The certificate information is included in the SP-metadata file provided to the IdP; it is never exposed in communications.
Generate SAML Metadata File
Generates an XML metadata file that contains the information the IdP needs to configure the connections with the Experience Cloud. The file contains the SP Issuer URL, and the certificate or key information the IdP needs, and some other metadata. The IdP uses this data to configure the connection.
Generate SAML Metadata File with secondary certificate
Same as the Generate SAML Metadata File option except this is only available when there is a secondary certificate configured for the instance. Use this option to share the configuration for the secondary certificate.
Original URL expiration (secs)
(optional) Count of seconds to remember the original URL the user used to connect to the Medallia application during SP-initiated sessions. A user might use a URL that goes to a specific report. If the sign-on process takes longer than this number of seconds, they will be directed to their default page instead, which is typically the Dashboard. Default is 600 seconds.
Allowed external redirect URLs
Approved URLs which the user may be redirected to. The IdP must send the URL in the SAML relaystate parameter. See SAML SSO deep-link authentication for information on using this. 
Use these URLs are for SSO deep-linking to these Medallia applications:
medallia://                  Medallia Mobile 
com.medallia.mobile://       Medallia Voices
Allowed Referrers
List of referral hosts used by Referrer Test, one per line. Wildcards are valid, such as *.example.com.
Referrer Test

Users must sign-in from a host listed in the Allowed Referrers list.

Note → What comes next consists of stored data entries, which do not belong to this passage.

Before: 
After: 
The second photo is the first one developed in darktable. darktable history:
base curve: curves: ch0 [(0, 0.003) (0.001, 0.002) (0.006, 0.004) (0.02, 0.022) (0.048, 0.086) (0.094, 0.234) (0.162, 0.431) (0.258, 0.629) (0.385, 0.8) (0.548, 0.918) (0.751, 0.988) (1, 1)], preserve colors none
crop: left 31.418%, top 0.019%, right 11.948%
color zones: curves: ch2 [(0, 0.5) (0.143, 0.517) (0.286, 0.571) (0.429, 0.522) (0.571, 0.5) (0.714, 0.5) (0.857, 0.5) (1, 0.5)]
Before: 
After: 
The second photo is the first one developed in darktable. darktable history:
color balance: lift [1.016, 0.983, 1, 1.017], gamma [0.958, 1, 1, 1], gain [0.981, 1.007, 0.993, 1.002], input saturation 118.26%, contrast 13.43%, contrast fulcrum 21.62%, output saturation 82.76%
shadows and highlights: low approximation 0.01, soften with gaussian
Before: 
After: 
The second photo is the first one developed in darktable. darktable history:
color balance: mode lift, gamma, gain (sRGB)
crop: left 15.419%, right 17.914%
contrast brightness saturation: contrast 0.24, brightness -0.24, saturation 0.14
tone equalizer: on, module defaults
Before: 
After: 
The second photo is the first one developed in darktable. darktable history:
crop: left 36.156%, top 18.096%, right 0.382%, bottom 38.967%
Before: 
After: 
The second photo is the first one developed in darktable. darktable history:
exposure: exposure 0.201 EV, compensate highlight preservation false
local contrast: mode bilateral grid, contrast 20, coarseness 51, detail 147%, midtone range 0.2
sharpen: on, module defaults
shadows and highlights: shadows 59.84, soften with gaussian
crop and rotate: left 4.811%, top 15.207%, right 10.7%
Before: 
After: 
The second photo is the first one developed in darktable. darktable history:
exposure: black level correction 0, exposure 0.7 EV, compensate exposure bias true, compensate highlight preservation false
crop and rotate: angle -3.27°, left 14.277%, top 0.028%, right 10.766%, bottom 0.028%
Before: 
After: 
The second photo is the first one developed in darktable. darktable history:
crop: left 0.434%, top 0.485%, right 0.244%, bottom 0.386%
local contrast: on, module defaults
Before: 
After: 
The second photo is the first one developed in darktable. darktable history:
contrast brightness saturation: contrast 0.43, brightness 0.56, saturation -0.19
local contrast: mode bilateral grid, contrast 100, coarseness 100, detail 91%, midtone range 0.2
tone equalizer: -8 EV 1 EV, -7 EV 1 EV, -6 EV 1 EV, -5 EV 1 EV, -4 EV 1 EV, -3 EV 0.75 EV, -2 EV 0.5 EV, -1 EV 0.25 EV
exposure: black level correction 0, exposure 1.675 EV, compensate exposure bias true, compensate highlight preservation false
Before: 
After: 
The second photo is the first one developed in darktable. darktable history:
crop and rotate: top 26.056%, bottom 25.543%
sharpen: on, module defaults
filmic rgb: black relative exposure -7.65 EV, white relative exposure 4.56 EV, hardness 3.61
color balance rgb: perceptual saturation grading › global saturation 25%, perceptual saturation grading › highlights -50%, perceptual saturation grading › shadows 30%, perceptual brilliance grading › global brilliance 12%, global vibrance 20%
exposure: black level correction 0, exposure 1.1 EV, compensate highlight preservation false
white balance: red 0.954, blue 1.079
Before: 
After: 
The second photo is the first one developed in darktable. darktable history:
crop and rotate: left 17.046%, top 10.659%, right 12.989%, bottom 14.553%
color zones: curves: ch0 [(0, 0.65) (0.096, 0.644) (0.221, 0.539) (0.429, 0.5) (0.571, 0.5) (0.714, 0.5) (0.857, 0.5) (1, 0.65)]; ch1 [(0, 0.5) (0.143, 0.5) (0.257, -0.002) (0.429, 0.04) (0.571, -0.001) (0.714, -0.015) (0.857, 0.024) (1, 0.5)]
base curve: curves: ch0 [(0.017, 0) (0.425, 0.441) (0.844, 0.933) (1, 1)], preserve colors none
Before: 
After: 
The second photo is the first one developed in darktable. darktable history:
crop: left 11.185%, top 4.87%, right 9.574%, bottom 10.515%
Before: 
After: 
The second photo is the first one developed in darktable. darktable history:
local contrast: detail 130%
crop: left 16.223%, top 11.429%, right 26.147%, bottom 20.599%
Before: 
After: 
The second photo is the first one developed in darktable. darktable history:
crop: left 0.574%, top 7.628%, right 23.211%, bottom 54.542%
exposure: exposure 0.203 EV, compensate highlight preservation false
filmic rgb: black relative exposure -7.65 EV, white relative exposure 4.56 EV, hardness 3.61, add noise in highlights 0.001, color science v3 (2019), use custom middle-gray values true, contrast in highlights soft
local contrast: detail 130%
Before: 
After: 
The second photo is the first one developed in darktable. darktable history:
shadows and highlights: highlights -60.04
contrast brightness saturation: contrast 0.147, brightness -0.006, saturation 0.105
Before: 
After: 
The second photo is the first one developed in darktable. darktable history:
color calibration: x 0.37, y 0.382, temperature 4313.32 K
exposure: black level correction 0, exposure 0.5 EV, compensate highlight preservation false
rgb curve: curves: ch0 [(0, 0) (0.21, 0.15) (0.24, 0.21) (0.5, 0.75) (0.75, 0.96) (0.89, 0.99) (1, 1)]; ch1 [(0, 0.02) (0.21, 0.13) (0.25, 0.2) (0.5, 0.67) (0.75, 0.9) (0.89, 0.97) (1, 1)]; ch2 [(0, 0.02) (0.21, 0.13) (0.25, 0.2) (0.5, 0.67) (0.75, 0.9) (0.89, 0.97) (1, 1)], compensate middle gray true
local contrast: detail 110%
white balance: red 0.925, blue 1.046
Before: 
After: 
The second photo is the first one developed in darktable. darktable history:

OIDC SP Configuration (MEC-side)

These properties configure Medallia Experience Cloud as a service provider (SP) when the type of SSO protocol is OIDC.

OIDC Redirect URL
Redirect URL to use when configuring the OIDC IdP for clients to send OIDC responses to.
State Information expiration (secs)
How long to retain the stateinfo for OIDC requests. When the IdP login takes longer, the user is redirected to their default page (usually the homepage). Default is 600 (10 minutes).

Error Messages

These properties are the error message to show users when single sign-on fails. Not all messages are available for all protocols.

Session Expired Message
The user's session has expired.
Note: The user does not see this message for SP-initiated SSO because an expired session automatically redirects to the IdP for reauthentication.
Logout Message
Instructions to the user telling them what to do after they signed-out of Medallia Experience Cloud. Typically this tells the user to close the browser window.
Referrer Null Message
No referrer value could be retrieved from the request and the referrer check is enabled.
Referrer Not Permitted Message
The referrer is not allowed and the referrer check is enabled.
Parameter mapping error message
A required parameter was not included in the request.
Account not found or inactive message
(Not applicable to SAML) The username does not have an account.